На нашем DC W2k8-R2 я создаю новый GPO и настраиваю
«Конфигурация компьютера / Политики / Настройки Windows / Административные шаблоны / Система / Вход в систему / запускать эти программы при входе пользователя» в «c: \ windows \ system32 \ notepad.exe» (только для тестирования), это не повлияет на Win 7. SP1, независимо от параметров фильтрации безопасности.
Кажется, что другие настройки (в том же самом GPO) становятся активными, но «запускать эти программы при входе пользователя» из раздела компьютерных политик - нет. Вместо этого я настраиваю тот же параметр в разделе «Политики пользователей» и добавляю «Прошедшие проверку» в Фильтрацию безопасности, программа будет запущена. Но это не то, что мне нужно.
Я могу воспроизвести проблему, вот точные шаги:
Проблема: блокнот не запускается.
То, к чему я стремлюсь, очевидно: в зависимости от членства в group-a я хочу настроить определенные программы, которые должны запускаться всякий раз, когда пользователь входит в систему.
gpresult / R возвращает, что будет применять GPO. (На самом деле это так, но параметр «запускать эти программы при входе пользователя» не применяется.)
Для отладки я запустил MMC / RSoP на одной из машин, на которых должен был быть применен GPO, и обнаружил, что «запускать эти программы при входе пользователя» не установлено (что, по-видимому, является причиной того, что GPO не будет работать на машины).
Поискав в Интернете, я нашел похожие отчеты на технет но решение не было найдено, и вместо этого пользователь использовал обходной путь.
Если я изменю объект групповой политики так, что буду использовать тот же параметр в «конфигурации пользователя» вместо «конфигурации компьютера», он будет работать до тех пор, пока я добавлю «аутентифицированных пользователей» в фильтрацию безопасности. Но затем GPO применяется ко всем пользователям, а не только к тем, кто использует компьютеры, входящие в группу-a. Согласно "www.grouppolicy.biz/2010/05/how-to-apply-a-group-policy-object-to-individual-users-or-computer/" я не должен удалять "аутентифицированных пользователей", а должен изменять безопасность вместо этого, но в Win2k8 я не могу найти параметры безопасности, «применяемые» для «аутентифицированных пользователей», поэтому я не могу удалить этот параметр, есть только «чтение» или «чтение и изменение».
Итак, два вопроса: 1. Почему не работает при использовании «настроек компьютера» 2. А как насчет фильтрации безопасности с удалением «аутентифицированных пользователей» и использованием вместо этого group-a?
Т.
Я согласен с тем, что обработка обратной петли - это ответ, но я понимаю, что это настройка PER GPO, поэтому только соответствующий GPO применяется таким образом.
Я знаю, как это работает в моей среде.
'Эта политика предписывает системе применять набор объектов групповой политики для компьютера к любому пользователю, который входит в систему на компьютере, на который распространяется эта политика. Эта политика предназначена для компьютеров специального назначения, на которых вы должны изменить политику пользователя в зависимости от используемого компьютера. Например, компьютеры в общественных местах, в лабораториях и в классах.'
Та же ссылка, что и выше.
https://support.microsoft.com/en-us/help/231287/loopback-processing-of-group-policy
Добавьте этот параметр в существующий объект групповой политики.
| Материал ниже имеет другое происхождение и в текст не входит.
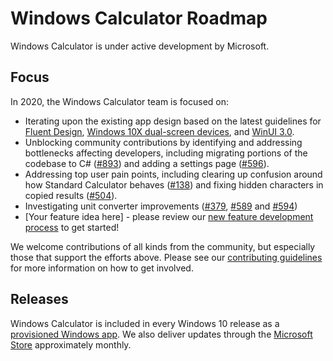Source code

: # Windows Calculator Roadmap

Windows Calculator is under active development by Microsoft.

## Focus

In 2020, the Windows Calculator team is focused on:
* Iterating upon the existing app design based on the latest guidelines for [Fluent Design](https://developer.microsoft.com/en-us/windows/apps/design), [Windows 10X dual-screen devices](https://docs.microsoft.com/en-us/dual-screen/windows/), and [WinUI 3.0](https://github.com/microsoft/microsoft-ui-xaml).
* Unblocking community contributions by identifying and addressing bottlenecks affecting developers, including migrating portions of the codebase to C# ([#893](https://github.com/microsoft/Calculator/issues/893)) and adding a settings page ([#596](https://github.com/microsoft/Calculator/issues/596)).
* Addressing top user pain points, including clearing up confusion around how Standard Calculator behaves ([#138](https://github.com/microsoft/Calculator/issues/138)) and fixing hidden characters in copied results ([#504](https://github.com/microsoft/Calculator/issues/504)).
* Investigating unit converter improvements ([#379](https://github.com/microsoft/Calculator/issues/379), [#589](https://github.com/microsoft/Calculator/issues/589) and [#594](https://github.com/microsoft/Calculator/issues/594))
* [Your feature idea here] - please review our [new feature development process](https://github.com/Microsoft/Calculator/blob/master/docs/NewFeatureProcess.md) to get started!

We welcome contributions of all kinds from the community, but especially those that support the efforts above. Please see our [contributing guidelines](https://github.com/Microsoft/Calculator/blob/master/CONTRIBUTING.md) for more information on how to get involved.

## Releases

Windows Calculator is included in every Windows 10 release as a [provisioned Windows app](https://docs.microsoft.com/en-us/windows/application-management/apps-in-windows-10#provisioned-windows-apps). We also deliver updates through the [Microsoft Store](https://www.microsoft.com/store/productId/9WZDNCRFHVN5) approximately monthly.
Я столкнулся с той же проблемой. Я отфильтровал объект групповой политики с помощью группы безопасности со всеми компьютерами, к которым я хотел применить этот объект групповой политики. Однако при входе в систему приложение не загружалось. В итоге я понял, что это, вероятно, как-то связано с тем, что я отфильтровываю пользователей, хотя это ничего не устанавливает в пользователях. Я снова добавил аутентифицированных пользователей, и все работает. У меня установлена только компьютерная версия этого параметра групповой политики, но по какой-то причине он требует фильтрации как для компьютеров, так и для пользователей.
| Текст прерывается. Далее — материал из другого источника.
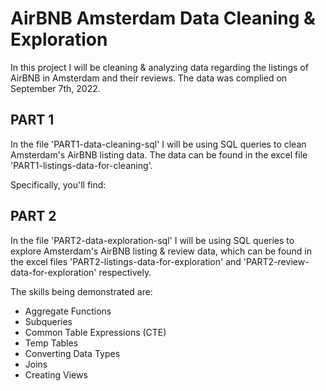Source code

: # AirBNB Amsterdam Data Cleaning & Exploration

In this project I will be cleaning & analyzing data regarding the listings of AirBNB in Amsterdam and their reviews.
The data was complied on September 7th, 2022.

## PART 1
  In the file 'PART1-data-cleaning-sql' I will be using SQL queries to clean Amsterdam's AirBNB listing data.
The data can be found in the excel file 'PART1-listings-data-for-cleaning'.

Specifically, you'll find:


## PART 2 
  In the file 'PART2-data-exploration-sql' I will be using SQL queries to explore Amsterdam's AirBNB listing & review data,
which can be found in the excel files 'PART2-listings-data-for-exploration' and 'PART2-review-data-for-exploration' respectively.

The skills being demonstrated are:
- Aggregate Functions
- Subqueries
- Common Table Expressions (CTE)
- Temp Tables
- Converting Data Types
- Joins
- Creating Views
То, к чему я стремлюсь, очевидно: в зависимости от членства в group-a я хочу настроить определенные программы, которые должны запускаться всякий раз, когда пользователь входит в систему.
Плохая идея: ваши программы будут запускаться в Local System контекст.
Как предложить выше, вы можете использовать Кольцевая обработка. Но работа этого параметра повлияет на все политики, применяемые к компьютерам - будьте осторожны с этим.
И обратите внимание, что скрипты входа в систему могут обрабатываться со значительной задержкой (до 15 минут).
На мой взгляд правильное решение: используйте GPP для управления ярлыками в папке меню запуска. Просто создайте ярлыки запуска.